I could try to rationalize why I feel this way - I think meta humor can be funny in small doses, but when taken too far, it's no longer so much of a jab in the audience's direction so much as it is the writers taking you by the shoulders and shouting in your face "WE ARE MAKING FUN OF SOMETHING IN REAL LIFE." (Arrested Development, in its final season, also started becoming a victim of this). Case in point - the wormhole through which they travel at the end of the last movie / beginning of the episode was described by Farnsworth as a "Central Channel" to which Hermes replies "hilarious!" and The Professor then says that yes, it is indeed a "Comedy Central Channel". I GET IT!
The first episode deals with wrapping up the events of the last movie and ensuring everyone is back to their old selves. There is a visual gag early in the episode that caused me to laugh out loud, though the remainder of the episode gave me nothing but some smirks. The second episode was no different, though I found the premise to be a little more enjoyable, even if the parody was again pretty blatant.
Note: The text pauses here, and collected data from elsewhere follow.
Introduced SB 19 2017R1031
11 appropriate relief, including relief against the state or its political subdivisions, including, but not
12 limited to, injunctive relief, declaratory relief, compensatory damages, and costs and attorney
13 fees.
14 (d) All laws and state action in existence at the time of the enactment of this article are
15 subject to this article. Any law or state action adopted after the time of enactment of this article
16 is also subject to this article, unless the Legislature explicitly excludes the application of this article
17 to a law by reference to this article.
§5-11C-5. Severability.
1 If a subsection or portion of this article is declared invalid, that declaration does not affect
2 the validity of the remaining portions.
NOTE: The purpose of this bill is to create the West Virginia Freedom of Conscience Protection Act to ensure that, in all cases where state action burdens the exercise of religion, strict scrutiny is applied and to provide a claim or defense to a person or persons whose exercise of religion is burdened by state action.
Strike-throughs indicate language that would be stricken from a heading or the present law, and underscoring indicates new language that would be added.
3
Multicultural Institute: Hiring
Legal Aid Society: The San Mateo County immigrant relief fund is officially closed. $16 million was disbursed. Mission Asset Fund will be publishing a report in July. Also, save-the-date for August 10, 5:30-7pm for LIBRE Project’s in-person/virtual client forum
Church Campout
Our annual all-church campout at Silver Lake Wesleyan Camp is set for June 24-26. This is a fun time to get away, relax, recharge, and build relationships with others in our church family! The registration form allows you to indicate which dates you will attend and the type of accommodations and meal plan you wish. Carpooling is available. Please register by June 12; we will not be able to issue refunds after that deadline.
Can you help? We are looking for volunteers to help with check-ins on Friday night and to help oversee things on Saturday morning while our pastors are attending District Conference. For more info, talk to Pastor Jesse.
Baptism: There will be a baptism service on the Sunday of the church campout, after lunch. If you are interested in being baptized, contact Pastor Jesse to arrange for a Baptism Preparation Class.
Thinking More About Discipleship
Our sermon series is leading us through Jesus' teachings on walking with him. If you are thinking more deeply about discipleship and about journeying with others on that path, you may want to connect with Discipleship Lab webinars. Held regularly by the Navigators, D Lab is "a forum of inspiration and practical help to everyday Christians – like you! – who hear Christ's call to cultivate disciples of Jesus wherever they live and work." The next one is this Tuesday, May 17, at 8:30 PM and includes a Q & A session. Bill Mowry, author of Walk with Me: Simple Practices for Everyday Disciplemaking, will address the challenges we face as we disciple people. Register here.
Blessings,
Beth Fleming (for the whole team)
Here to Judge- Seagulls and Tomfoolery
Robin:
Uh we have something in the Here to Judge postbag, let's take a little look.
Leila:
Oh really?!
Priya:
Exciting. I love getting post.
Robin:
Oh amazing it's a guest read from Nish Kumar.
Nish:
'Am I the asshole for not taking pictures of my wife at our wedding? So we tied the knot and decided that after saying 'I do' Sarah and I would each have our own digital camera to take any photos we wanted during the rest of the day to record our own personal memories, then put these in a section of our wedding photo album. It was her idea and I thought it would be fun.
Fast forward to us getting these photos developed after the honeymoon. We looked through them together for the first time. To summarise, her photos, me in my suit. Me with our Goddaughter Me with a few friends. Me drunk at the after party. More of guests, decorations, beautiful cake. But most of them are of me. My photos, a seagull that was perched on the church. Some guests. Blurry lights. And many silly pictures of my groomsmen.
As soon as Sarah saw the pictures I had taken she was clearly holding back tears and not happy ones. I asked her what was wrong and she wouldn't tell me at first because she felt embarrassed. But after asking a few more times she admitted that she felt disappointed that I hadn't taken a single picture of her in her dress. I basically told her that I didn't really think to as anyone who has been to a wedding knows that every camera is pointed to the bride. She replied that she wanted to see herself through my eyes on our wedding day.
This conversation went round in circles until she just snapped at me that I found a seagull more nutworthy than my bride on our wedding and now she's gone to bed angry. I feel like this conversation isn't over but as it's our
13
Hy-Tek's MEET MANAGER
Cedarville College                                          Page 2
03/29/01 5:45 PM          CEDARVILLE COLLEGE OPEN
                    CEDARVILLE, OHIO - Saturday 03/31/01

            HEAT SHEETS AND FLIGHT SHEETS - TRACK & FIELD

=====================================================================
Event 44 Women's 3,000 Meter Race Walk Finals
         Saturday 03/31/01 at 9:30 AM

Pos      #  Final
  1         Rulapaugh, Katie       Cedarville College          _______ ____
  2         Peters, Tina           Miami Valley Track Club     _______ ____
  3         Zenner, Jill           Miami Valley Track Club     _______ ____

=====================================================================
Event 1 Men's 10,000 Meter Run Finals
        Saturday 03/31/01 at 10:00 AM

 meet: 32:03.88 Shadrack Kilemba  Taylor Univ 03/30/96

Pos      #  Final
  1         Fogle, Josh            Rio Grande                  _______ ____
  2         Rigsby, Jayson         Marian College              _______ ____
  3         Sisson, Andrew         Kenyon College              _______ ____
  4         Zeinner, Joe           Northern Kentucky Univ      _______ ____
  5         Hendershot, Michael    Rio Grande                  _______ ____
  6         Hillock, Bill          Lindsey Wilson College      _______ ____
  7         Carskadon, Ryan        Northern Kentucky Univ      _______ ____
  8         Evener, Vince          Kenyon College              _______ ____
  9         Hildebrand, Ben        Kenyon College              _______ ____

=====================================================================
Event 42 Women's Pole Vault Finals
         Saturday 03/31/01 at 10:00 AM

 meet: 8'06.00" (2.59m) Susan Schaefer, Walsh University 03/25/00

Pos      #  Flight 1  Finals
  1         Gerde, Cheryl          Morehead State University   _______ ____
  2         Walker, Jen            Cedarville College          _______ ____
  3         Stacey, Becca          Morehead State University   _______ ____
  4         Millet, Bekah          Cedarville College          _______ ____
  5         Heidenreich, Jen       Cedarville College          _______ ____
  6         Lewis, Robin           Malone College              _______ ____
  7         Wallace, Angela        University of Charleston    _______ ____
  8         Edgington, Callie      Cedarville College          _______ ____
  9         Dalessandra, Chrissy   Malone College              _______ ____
It seems to me that the best episodes are the ones that either dealt with the Fry-Leela relationship (though even now I think it has run its course), or the ones that dealt with the mythology of the show (The Why of Fry comes to mind).
It's a television miracle that Futurama has received this many chances, and I hope that they will be renewed again after Comedy Central airs the next two seasons, but I can't put forward the emotion and devotion into one show like I used to: I'm juggling more than three dozen scripted series over the course of the year, and shows come and go all the time. Futurama finally has a fair shake on TV, but regardless of the outcome, we can all be proud that there was one good thing that came from the inception of Family Guy.